Dans un deuxième temps, des tests cutanés d’allergie peuvent être réalisés. On procédera d’abord à des tests de scarifications avec le ou les vaccins suspectés. S’ils s’avèrent négatifs, on poursuivra en réalisant des tests intradermiques avec une dilution 1/100 des vaccins. En parallèle, on pourra également réaliser des tests à d’autres allergènes pouvant avoir été impliqués dans la réaction présentée, notamment le latex, la chlorhexidine utilisée parfois comme désinfectant avant la vaccination, ou des médicaments, des aliments, des aeroallergènes présents au moment ou peu avant la réaction présentée.
Si les tests d’allergie au vaccin s’avèrent négatifs, on pourra pro- céder à une revaccination s’il y a lieu, et ce, sous supervision médicale. On pourra administre le vaccin en une seule dose ou en administrant tout d’abord 1/10 de la dose, puis 20 minutes plus tard, si la première partie de la dose a été bien tolérée, le 9/10 restant du vaccin. On suggère de garder cette personne vaccinée sous observation dans l’heure suivant l’administration de la dose complète du vaccin. Évidemment, cette revaccination doit être réalisée dans un environnement où le personnel et l’équipement requis sont disponibles en cas d’anaphylaxie(2,3).
Prise en charge des individus avec allergie au vaccin confirmée
Dans les rares cas où une allergie médiée par les IgE est confirmée, on recommande évidemment d’éviter une revaccination avec ce produit. Toutefois, il peut arriver des situations où le calendrier d’administration du vaccin ne soit pas complété et qu’il n’y ait pas de vaccin alternatif sans allergène. Dans ces situations, on doit d’abord évaluer le statut vaccinal de l’individu. Si son immunisation a atteint un niveau protecteur, il est alors préférable de ne pas revacciner, de suivre le niveau d’immunisation, de même que la persistance ou résolution de l’allergie dans le temps. Effectivement, il a été documenté que l’allergie au vaccin pouvait disparaître spontanément avec le temps(7). Si la personne n’a pas atteint un niveau d’immunisation protecteur, on peut proposer de procéder à une désensibilisation au vaccin, en l’administrant progressivement, en débutant à une dose de 1/1 000 et en augmentant progressivement la dose toutes les 20 minutes, jusqu’à administration complète de la dose. Évidemment, une désensibilisation au vaccin doit être réalisée uniquement en milieu hospitalier et supervisée par des allergologues(2,3) (figure 2).
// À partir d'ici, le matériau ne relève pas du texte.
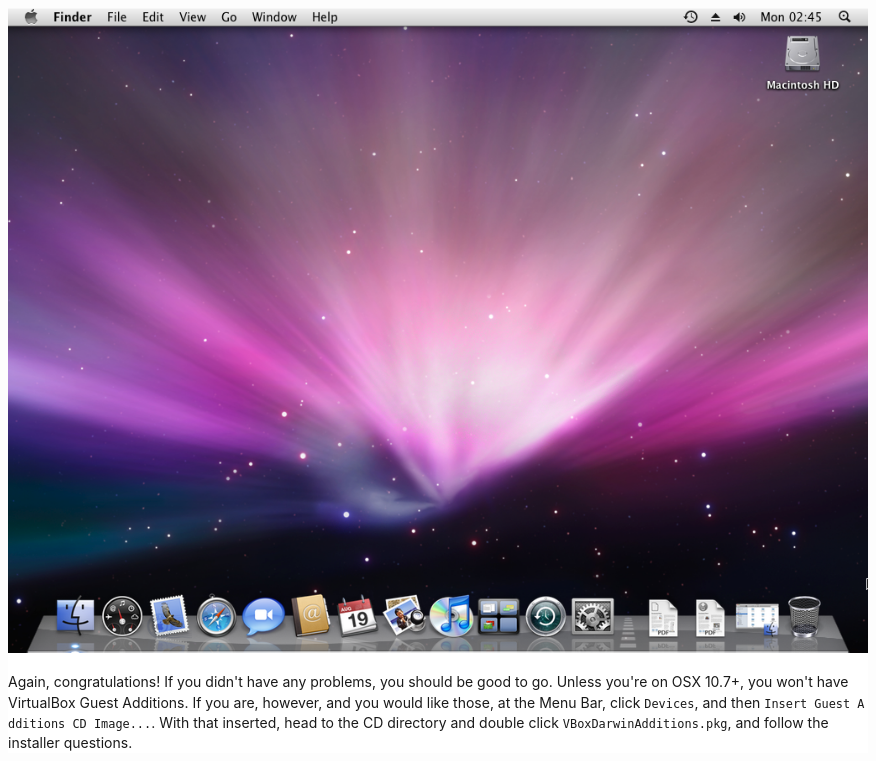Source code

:   <img width="100%" src="../../assets/osxdesktop.png">
</p>

Again, congratulations! If you didn't have any problems, you should be good to go. Unless you're on OSX 10.7+, you won't have VirtualBox Guest Additions. If you are, however, and you would like those, at the Menu Bar, click `Devices`, and then `Insert Guest Additions CD Image...`. With that inserted, head to the CD directory and double click `VBoxDarwinAdditions.pkg`, and follow the installer questions.

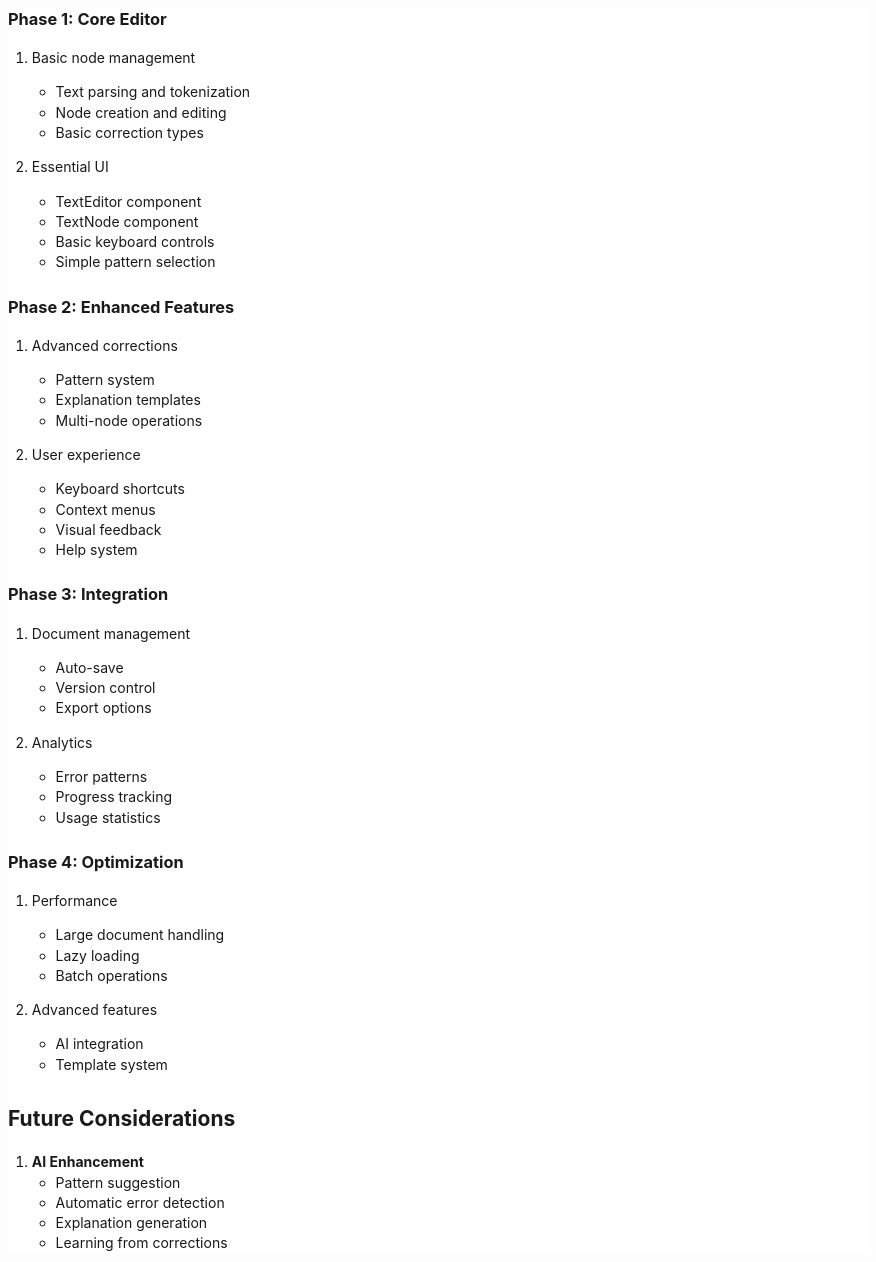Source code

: ### Phase 1: Core Editor
1. Basic node management
   - Text parsing and tokenization
   - Node creation and editing
   - Basic correction types

2. Essential UI
   - TextEditor component
   - TextNode component
   - Basic keyboard controls
   - Simple pattern selection

### Phase 2: Enhanced Features
1. Advanced corrections
   - Pattern system
   - Explanation templates
   - Multi-node operations

2. User experience
   - Keyboard shortcuts
   - Context menus
   - Visual feedback
   - Help system

### Phase 3: Integration
1. Document management
   - Auto-save
   - Version control
   - Export options

2. Analytics
   - Error patterns
   - Progress tracking
   - Usage statistics

### Phase 4: Optimization
1. Performance
   - Large document handling
   - Lazy loading
   - Batch operations

2. Advanced features
   - AI integration
   - Template system

## Future Considerations

1. **AI Enhancement**
   - Pattern suggestion
   - Automatic error detection
   - Explanation generation
   - Learning from corrections
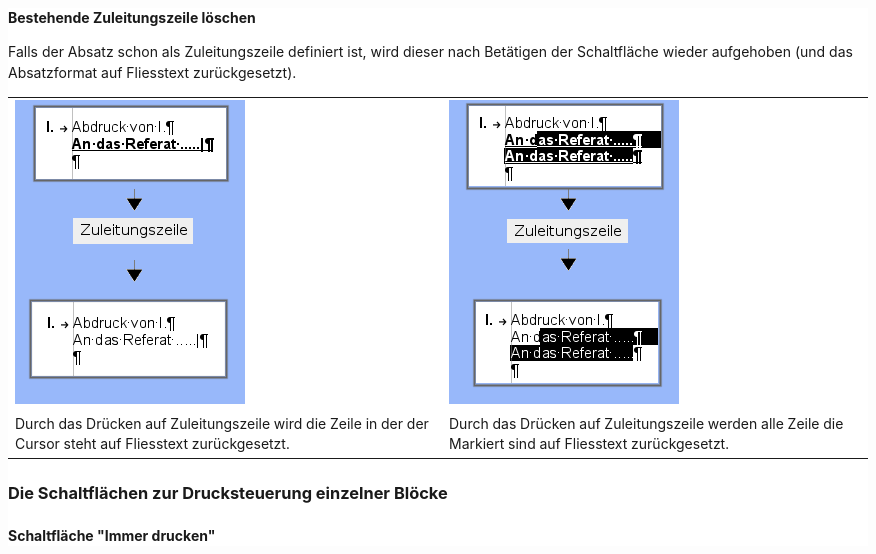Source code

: **Bestehende Zuleitungszeile löschen**

Falls der Absatz schon als Zuleitungszeile definiert ist, wird dieser nach Betätigen der Schaltfläche wieder aufgehoben (und das Absatzformat auf Fliesstext zurückgesetzt).

<table>
<tr>
<td><img src="images/SLV/ZuleitungszeileEntfernen1.png" /></td>
<td><img src="images/SLV/ZuleitungszeileEntfernen2.png" /></td>
</tr>
<tr>
<td>Durch das Drücken auf Zuleitungszeile wird die Zeile in der der Cursor steht auf Fliesstext zurückgesetzt.</td>
<td>Durch das Drücken auf Zuleitungszeile werden alle Zeile die Markiert sind auf Fliesstext zurückgesetzt.</td>
</tr>
</table>

### Die Schaltflächen zur Drucksteuerung einzelner Blöcke

#### Schaltfläche "Immer drucken"
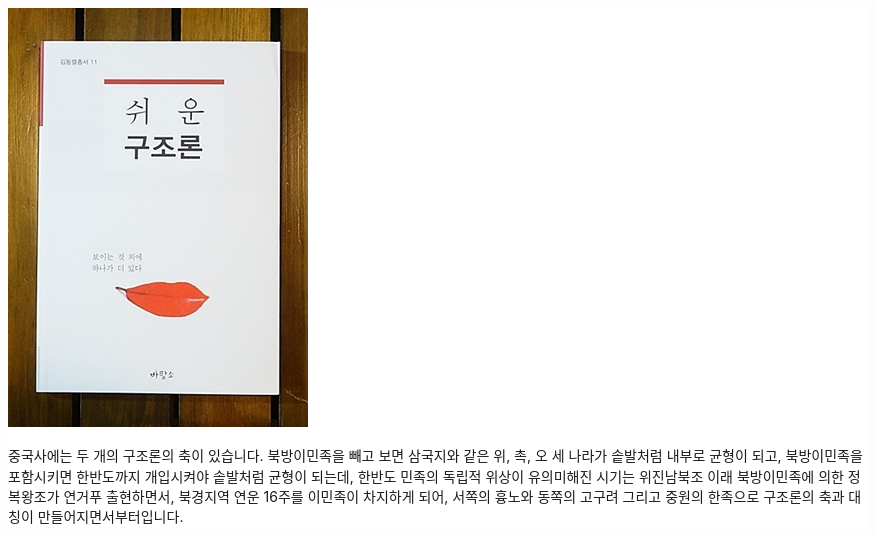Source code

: <img src="files/attach/images/198/465/605/DSC01488.JPG" alt="DSC01488.JPG" width="300" height="419" />

  


중국사에는 두 개의 구조론의 축이 있습니다. 북방이민족을 빼고 보면 삼국지와 같은 위, 촉, 오 세 나라가 솥발처럼 내부로 균형이 되고, 북방이민족을 포함시키면 한반도까지 개입시켜야 솥발처럼 균형이 되는데, 한반도 민족의 독립적 위상이 유의미해진 시기는 위진남북조 이래 북방이민족에 의한 정복왕조가 연거푸 출현하면서, 북경지역 연운 16주를 이민족이 차지하게 되어, 서쪽의 흉노와 동쪽의 고구려 그리고 중원의 한족으로 구조론의 축과 대칭이 만들어지면서부터입니다.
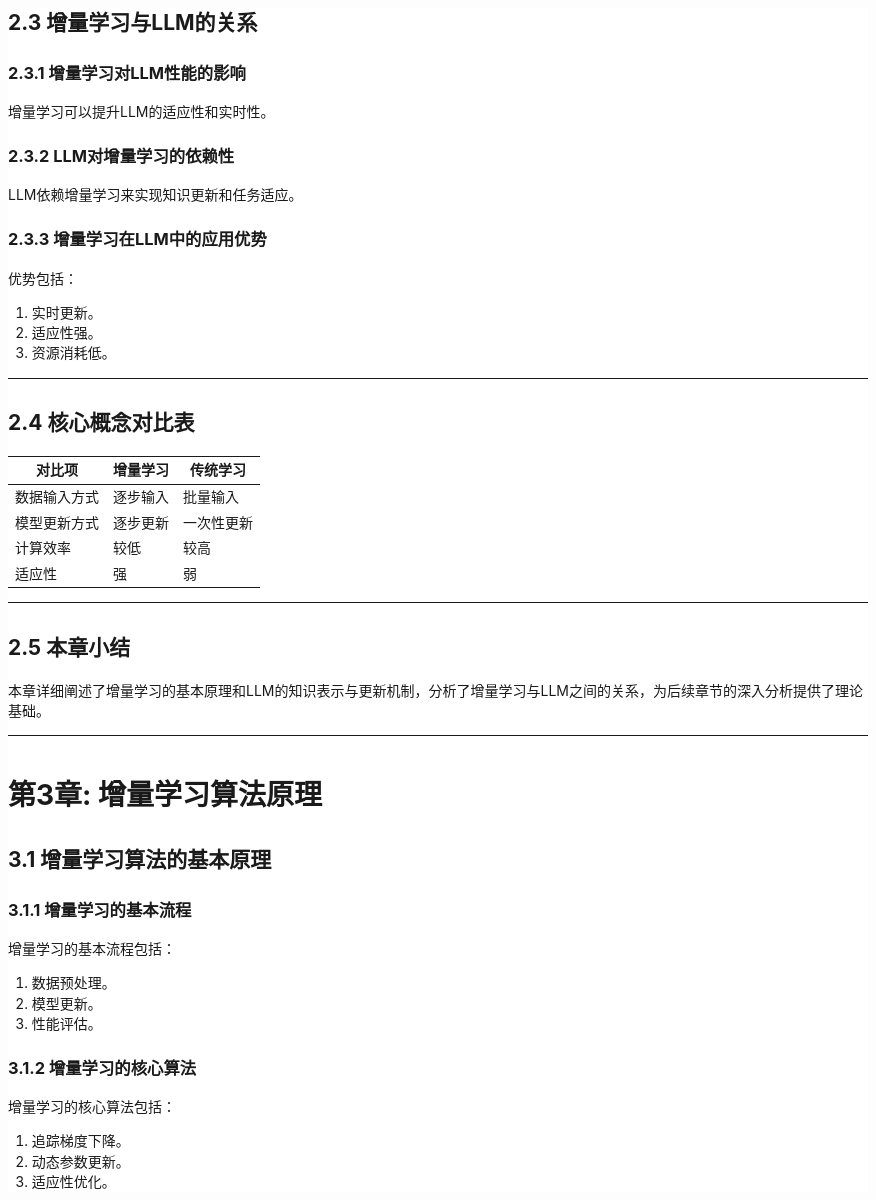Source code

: 
## 2.3 增量学习与LLM的关系

### 2.3.1 增量学习对LLM性能的影响
增量学习可以提升LLM的适应性和实时性。

### 2.3.2 LLM对增量学习的依赖性
LLM依赖增量学习来实现知识更新和任务适应。

### 2.3.3 增量学习在LLM中的应用优势
优势包括：
1. 实时更新。
2. 适应性强。
3. 资源消耗低。

---

## 2.4 核心概念对比表

| 对比项                | 增量学习            | 传统学习            |
|-----------------------|--------------------|--------------------|
| 数据输入方式          | 逐步输入           | 批量输入           |
| 模型更新方式          | 逐步更新           | 一次性更新         |
| 计算效率              | 较低               | 较高               |
| 适应性                | 强                | 弱                |

---

## 2.5 本章小结

本章详细阐述了增量学习的基本原理和LLM的知识表示与更新机制，分析了增量学习与LLM之间的关系，为后续章节的深入分析提供了理论基础。

---

# 第3章: 增量学习算法原理

## 3.1 增量学习算法的基本原理

### 3.1.1 增量学习的基本流程
增量学习的基本流程包括：
1. 数据预处理。
2. 模型更新。
3. 性能评估。

### 3.1.2 增量学习的核心算法
增量学习的核心算法包括：
1. 追踪梯度下降。
2. 动态参数更新。
3. 适应性优化。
Figure 2. Prise en charge de la réaction vaccinale suspecte d’une réaction induite par les IgE.
CONCLUSION
• L’allergie au vaccin est un phénomène rare, survenant approximativement dans un cas par million de doses administrées.
• Plusieurs situations peuvent donner l’apparence d’une allergie au vaccin sans que ce soit le cas, notamment les réactions vagales ou induites par le stress.
• Des tests cutanés d’allergie peuvent être réalisés pour vérifier la présence ou non d’une allergie induite par les IgE.
• Une consultation en allergie est importante pour confirmer la présence d’une allergie au vaccin et émettre les recommandations concernant la poursuite ou non de la vaccination.